■ Action item
Print all the records below, word for word and in full.

■ Data shown
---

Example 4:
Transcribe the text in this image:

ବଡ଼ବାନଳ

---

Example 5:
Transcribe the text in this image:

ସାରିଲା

■ Task response
---

Example 4:
Transcribe the text in this image:

ବଡ଼ବାନଳ

---

Example 5:
Transcribe the text in this image:

ସାରିଲା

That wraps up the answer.